**** Recorded data

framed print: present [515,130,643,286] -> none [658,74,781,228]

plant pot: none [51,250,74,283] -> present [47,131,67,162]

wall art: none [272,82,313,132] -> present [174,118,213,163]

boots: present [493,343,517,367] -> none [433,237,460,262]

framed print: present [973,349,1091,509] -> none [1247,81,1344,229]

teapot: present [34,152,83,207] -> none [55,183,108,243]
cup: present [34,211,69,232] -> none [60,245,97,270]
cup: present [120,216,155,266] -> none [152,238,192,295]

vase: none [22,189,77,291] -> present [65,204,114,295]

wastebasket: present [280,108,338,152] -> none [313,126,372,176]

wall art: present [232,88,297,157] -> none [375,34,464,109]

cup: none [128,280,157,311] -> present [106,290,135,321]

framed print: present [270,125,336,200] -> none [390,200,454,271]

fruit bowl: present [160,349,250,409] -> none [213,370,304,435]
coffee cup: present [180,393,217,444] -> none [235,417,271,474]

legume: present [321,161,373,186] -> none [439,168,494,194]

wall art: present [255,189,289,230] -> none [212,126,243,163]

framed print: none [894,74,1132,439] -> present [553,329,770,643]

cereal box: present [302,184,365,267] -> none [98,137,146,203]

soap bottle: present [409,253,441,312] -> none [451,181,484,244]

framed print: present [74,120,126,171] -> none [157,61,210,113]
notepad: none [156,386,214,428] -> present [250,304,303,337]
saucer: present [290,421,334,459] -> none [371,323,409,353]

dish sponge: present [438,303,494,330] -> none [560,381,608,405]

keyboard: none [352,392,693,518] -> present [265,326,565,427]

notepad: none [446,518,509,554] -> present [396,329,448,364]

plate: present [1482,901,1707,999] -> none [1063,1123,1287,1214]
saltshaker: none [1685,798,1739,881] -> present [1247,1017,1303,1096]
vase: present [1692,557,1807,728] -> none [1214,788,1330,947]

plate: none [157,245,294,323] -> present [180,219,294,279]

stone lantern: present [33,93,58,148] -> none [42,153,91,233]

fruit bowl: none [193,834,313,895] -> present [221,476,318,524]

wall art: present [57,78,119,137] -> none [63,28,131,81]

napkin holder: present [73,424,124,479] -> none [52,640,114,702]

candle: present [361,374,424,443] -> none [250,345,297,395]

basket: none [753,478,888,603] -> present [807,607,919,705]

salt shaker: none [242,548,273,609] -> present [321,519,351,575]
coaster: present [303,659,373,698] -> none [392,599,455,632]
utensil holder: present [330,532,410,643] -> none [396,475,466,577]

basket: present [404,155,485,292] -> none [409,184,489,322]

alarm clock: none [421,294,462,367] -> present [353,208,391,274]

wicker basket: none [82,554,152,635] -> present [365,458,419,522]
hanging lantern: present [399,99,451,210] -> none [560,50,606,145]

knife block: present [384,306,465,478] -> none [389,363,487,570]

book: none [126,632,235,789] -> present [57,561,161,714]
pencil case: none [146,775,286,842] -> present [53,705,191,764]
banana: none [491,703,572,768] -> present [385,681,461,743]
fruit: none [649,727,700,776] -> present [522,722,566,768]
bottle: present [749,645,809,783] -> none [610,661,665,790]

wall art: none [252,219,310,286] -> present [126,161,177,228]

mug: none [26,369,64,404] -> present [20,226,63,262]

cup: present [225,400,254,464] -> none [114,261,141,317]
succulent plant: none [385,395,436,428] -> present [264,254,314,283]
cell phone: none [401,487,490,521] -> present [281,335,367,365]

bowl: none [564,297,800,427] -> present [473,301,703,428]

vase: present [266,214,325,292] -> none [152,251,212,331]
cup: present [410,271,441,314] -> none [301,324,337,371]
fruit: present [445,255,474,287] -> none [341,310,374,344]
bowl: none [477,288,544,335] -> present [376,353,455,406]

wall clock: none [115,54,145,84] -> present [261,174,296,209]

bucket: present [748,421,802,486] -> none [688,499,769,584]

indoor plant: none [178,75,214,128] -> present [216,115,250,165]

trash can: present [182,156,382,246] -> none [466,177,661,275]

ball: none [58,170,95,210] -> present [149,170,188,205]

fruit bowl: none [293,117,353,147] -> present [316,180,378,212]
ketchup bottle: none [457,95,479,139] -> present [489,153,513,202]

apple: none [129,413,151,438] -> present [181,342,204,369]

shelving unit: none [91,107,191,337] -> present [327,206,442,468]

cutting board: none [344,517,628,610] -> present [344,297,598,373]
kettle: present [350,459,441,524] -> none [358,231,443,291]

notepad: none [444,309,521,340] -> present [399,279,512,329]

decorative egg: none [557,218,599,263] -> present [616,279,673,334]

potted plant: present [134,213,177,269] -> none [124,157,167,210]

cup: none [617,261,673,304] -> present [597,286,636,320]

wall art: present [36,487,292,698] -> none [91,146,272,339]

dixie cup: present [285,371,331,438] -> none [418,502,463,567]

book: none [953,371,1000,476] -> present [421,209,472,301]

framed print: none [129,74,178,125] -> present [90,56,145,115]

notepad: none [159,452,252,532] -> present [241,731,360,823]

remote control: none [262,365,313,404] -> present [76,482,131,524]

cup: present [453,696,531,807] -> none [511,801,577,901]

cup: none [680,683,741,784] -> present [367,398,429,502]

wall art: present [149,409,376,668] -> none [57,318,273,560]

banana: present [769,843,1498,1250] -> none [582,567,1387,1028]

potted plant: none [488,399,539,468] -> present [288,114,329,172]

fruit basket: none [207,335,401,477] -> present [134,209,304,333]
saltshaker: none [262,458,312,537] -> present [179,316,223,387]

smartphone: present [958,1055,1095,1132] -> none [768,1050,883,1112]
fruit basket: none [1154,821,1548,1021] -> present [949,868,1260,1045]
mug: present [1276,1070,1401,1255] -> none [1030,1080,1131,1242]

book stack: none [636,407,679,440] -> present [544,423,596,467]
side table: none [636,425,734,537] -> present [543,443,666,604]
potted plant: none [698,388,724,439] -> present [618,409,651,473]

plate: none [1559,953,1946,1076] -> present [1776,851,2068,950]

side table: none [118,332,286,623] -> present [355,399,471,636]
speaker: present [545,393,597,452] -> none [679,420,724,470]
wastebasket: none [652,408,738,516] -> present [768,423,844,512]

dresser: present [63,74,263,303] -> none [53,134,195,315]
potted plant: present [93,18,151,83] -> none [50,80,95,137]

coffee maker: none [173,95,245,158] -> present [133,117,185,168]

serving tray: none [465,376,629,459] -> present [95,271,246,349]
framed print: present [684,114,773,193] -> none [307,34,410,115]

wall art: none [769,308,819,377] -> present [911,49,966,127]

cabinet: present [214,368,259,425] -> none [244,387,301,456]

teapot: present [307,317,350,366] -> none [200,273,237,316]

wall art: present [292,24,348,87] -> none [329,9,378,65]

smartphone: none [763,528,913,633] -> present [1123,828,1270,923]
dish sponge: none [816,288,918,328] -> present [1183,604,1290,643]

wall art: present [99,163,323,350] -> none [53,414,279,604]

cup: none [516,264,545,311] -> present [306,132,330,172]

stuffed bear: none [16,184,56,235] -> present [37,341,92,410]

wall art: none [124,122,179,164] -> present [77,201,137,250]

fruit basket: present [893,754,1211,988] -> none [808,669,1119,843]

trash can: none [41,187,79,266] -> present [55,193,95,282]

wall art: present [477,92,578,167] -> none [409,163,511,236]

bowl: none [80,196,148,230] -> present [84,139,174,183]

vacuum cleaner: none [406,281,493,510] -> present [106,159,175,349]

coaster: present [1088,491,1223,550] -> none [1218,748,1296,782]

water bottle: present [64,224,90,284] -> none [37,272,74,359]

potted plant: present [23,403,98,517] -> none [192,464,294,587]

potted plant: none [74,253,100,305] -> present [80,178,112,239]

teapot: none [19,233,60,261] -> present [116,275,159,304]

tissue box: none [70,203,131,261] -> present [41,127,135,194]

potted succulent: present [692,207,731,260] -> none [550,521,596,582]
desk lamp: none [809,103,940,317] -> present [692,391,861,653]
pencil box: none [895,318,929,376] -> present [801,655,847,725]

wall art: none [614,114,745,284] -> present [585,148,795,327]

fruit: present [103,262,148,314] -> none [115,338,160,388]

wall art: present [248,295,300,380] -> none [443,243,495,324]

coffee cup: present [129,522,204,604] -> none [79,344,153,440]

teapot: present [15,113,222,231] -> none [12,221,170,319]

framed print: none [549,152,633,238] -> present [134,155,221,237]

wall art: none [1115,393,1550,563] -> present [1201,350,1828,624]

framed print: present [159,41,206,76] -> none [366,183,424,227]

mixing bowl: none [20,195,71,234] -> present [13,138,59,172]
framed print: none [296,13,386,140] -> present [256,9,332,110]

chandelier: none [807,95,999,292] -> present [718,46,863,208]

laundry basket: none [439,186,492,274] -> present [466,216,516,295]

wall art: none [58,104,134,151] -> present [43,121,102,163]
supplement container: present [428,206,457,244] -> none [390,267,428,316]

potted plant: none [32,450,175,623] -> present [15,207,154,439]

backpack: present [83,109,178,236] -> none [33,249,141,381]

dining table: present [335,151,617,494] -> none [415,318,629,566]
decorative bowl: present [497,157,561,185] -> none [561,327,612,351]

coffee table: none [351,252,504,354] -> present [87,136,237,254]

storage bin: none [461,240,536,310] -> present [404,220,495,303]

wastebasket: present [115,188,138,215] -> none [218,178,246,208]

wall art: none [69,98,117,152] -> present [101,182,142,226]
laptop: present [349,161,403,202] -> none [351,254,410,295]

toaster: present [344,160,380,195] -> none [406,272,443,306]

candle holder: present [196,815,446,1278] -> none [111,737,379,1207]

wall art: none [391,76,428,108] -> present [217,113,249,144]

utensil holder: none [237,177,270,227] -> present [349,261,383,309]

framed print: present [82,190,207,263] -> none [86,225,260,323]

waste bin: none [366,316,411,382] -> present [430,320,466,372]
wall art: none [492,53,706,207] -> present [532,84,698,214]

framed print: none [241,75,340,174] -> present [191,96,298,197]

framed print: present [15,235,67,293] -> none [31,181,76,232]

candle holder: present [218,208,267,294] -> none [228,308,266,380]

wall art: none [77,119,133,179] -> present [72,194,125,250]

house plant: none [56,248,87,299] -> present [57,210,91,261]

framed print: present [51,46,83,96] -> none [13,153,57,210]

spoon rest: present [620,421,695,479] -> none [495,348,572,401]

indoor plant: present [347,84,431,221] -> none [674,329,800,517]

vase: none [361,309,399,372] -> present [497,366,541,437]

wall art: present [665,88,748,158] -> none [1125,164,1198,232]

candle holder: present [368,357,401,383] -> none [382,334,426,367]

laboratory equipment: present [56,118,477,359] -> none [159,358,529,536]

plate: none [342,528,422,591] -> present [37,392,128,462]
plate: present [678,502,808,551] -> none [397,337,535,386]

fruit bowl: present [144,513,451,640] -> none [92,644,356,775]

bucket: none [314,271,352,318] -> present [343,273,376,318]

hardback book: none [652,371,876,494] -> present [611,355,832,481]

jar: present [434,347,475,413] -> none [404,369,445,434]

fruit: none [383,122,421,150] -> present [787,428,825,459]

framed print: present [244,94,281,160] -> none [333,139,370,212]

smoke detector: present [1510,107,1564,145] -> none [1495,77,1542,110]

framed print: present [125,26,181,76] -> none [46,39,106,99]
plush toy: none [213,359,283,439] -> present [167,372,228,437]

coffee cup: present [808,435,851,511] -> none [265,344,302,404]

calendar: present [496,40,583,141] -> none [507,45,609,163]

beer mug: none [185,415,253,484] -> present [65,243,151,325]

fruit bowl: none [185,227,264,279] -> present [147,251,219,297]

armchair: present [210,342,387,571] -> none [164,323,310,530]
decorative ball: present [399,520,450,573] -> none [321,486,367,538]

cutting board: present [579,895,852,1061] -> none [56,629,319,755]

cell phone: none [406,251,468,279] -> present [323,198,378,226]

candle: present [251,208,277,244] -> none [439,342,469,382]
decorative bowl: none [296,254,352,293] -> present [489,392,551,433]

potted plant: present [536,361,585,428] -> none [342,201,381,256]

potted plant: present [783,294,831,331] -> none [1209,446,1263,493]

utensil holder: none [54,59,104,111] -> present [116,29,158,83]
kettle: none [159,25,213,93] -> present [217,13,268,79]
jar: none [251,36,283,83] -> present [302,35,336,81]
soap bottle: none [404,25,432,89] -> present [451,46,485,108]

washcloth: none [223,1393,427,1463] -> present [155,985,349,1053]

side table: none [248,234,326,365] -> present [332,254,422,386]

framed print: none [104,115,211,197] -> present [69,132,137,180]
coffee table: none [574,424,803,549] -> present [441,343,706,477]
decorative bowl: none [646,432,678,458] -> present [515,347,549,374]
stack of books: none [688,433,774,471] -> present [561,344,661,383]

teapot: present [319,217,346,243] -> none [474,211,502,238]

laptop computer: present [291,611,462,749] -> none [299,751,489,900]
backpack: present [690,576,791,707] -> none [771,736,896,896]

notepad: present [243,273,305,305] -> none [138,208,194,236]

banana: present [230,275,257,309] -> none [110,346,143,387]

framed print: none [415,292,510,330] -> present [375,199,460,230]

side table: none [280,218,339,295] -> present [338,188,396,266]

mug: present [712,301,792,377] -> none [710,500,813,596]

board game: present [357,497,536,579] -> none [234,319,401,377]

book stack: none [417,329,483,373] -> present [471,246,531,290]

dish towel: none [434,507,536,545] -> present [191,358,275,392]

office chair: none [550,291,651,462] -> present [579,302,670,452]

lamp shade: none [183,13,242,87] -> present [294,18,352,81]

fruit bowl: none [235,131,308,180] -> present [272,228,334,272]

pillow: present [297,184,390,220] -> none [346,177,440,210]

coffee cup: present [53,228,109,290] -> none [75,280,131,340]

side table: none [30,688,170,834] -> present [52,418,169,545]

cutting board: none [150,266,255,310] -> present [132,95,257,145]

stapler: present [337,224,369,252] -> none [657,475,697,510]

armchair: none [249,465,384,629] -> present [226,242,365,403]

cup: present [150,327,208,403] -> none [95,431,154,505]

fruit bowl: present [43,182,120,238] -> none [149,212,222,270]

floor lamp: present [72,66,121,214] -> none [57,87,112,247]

********

Based on the records above, count the lines in which "clock" occurs and provide only the number.

2